Are your LED’s a single 10W LED? or are they like a 10W consolidated LED made up of multiple smaller LED’s that equal 10W?

The IRF520 is indeed the wrong choice of MOSFET. IRL520 or IRL540 will work much better for that part.

Then the LEDs: you need current limiting, and for these high power LEDs the best way is some kind of constant current source. If you get an LED bulb (they should exist in 20W) such circuits are built in already. The switching frequency of that circuit should be much higher than your typical 500 Hz PWM allowing dimming, but you have to test this.

I don't know, well, obviously the PSU won't be going into current limit based on what you have said. I am still very concerned about the lack of current limit resistors and, as jremington points out, the IRF520 is not a logic level MOSFET. In my general experience, when you discover something about what you are doing is wrong you fix that first regardless of whether you think it could be the cause of you main problem. In this case that mean swapping the FETs for logic level FETs and putting a resistor in series with each LED lamp. Do that, see if it helps, if not make more tests and come back for advice.

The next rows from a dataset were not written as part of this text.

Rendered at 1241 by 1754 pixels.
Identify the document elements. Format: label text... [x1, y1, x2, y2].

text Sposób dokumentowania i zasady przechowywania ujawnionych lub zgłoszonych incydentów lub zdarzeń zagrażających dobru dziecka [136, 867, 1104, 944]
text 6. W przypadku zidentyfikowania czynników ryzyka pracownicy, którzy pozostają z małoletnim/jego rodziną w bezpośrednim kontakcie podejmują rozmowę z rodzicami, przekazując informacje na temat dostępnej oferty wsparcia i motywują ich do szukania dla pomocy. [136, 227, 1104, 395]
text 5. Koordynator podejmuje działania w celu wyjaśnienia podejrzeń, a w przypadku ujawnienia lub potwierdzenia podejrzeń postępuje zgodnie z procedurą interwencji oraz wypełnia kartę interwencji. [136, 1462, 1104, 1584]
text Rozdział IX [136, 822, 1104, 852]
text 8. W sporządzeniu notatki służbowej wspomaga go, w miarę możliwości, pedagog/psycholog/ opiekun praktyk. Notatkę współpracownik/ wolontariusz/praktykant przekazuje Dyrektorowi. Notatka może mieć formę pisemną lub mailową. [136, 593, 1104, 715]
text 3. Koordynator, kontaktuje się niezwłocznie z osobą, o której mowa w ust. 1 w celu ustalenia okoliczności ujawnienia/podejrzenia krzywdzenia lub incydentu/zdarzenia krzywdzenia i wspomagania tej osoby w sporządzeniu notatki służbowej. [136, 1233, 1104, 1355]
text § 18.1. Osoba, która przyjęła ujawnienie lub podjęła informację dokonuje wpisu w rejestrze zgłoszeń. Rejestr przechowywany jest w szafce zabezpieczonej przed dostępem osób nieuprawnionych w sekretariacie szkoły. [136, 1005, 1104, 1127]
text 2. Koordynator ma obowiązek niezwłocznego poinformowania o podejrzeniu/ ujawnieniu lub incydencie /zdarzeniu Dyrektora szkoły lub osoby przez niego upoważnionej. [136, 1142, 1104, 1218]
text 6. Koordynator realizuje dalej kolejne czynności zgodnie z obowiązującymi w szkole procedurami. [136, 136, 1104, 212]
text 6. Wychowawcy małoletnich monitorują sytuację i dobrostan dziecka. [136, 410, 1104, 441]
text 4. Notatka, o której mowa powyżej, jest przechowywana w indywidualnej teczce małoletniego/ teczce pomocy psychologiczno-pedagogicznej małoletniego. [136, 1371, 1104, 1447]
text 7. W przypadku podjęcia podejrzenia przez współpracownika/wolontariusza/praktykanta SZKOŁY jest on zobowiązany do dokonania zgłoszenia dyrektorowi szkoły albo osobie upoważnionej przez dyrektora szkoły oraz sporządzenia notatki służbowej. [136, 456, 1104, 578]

Maybe that MOSFET happens to provide the needed resistance - by not opening up properly.

It's got to be getting pretty hot!

Maybe that MOSFET happens to provide the needed resistance - by not opening up properly.

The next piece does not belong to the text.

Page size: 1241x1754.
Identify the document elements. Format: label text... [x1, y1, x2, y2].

It's got to be getting pretty hot!

At this point that's sounding like the best hypothesis...

It wouldn't hurt to measure the voltage-drop across the MOSFET.

I don't have much experience with MOSFETs but apparently MOSFETs can suffer from [u]thermal runaway[/u] and that might cause it to temporarily latch-on.

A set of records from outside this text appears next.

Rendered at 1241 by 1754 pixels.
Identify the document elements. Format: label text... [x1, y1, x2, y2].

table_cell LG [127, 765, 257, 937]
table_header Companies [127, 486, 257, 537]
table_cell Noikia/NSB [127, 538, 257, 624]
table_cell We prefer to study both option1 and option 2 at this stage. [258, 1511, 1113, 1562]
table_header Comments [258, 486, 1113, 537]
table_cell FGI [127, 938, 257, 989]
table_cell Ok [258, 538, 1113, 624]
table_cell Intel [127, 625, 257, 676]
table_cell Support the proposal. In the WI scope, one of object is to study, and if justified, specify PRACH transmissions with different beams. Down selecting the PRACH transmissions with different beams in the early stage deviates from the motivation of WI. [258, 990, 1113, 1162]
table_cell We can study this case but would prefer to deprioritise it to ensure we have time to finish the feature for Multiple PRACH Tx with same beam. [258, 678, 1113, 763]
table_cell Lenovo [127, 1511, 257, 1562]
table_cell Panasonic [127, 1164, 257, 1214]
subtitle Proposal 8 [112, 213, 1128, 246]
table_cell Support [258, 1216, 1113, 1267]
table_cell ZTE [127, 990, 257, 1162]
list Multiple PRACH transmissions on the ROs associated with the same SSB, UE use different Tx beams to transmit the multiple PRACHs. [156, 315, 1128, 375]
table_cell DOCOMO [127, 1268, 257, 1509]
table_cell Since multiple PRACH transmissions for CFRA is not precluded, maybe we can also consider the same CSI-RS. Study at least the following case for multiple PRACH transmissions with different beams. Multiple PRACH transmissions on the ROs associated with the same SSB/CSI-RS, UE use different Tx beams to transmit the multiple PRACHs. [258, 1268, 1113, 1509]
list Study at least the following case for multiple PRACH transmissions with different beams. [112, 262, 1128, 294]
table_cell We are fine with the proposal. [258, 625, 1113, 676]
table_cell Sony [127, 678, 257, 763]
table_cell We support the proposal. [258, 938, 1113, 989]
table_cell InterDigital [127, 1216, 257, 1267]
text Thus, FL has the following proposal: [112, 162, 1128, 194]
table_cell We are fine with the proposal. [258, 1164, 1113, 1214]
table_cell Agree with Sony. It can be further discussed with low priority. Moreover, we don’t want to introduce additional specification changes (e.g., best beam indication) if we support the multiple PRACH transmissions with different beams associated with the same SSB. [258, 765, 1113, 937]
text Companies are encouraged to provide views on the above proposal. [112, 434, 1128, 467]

I've seen regular transistors (BJTs) short-out ("latch-on") permanently but I've never seen temporary thermal-runaway where the transistor latches-on and then recovers when "reset".

But if you switch to a proper logic-level MOSFET, the next problem is... What happens when there's no current limiting? Does the new MOSFET burn-up? Does the LED burn-up? Do you get away with it?

and putting a resistor in series with each LED lamp

A couple of issues -

You need to allow for the voltage drop across the resistor. If there's more voltage drop than you're getting across the "wrong" MOSFET, the LED will be dimmer and possibly noticeably dimmer. For example, with "regular LEDs" we usually have 3V across the resistor and 2V across the LED. That gives you pretty-good current regulation. The higher percentage of the voltage that's dropped across the resistor, the closer you get to a constant-current source. If you only drop a volt or two across the resistor with 10 or 11V across the LED you don't have very good current control/regulation (although it's better than nothing).

And with high-power LEDs you have to consider the power dissipated by the resistor. For example, if you switch to a 24V power supply and drop about half the voltage across the resistor (like with a regular-little LED) the resistor has to dissipate the same power as the LED. With 10W LEDs you'd need 10W (or more) resistors, and you have a less-efficient design with half the power just heating-up resistors. It should be more efficient than an incandescent lamp but current-limiting resistors with high-power LEDs is still an "amateur design".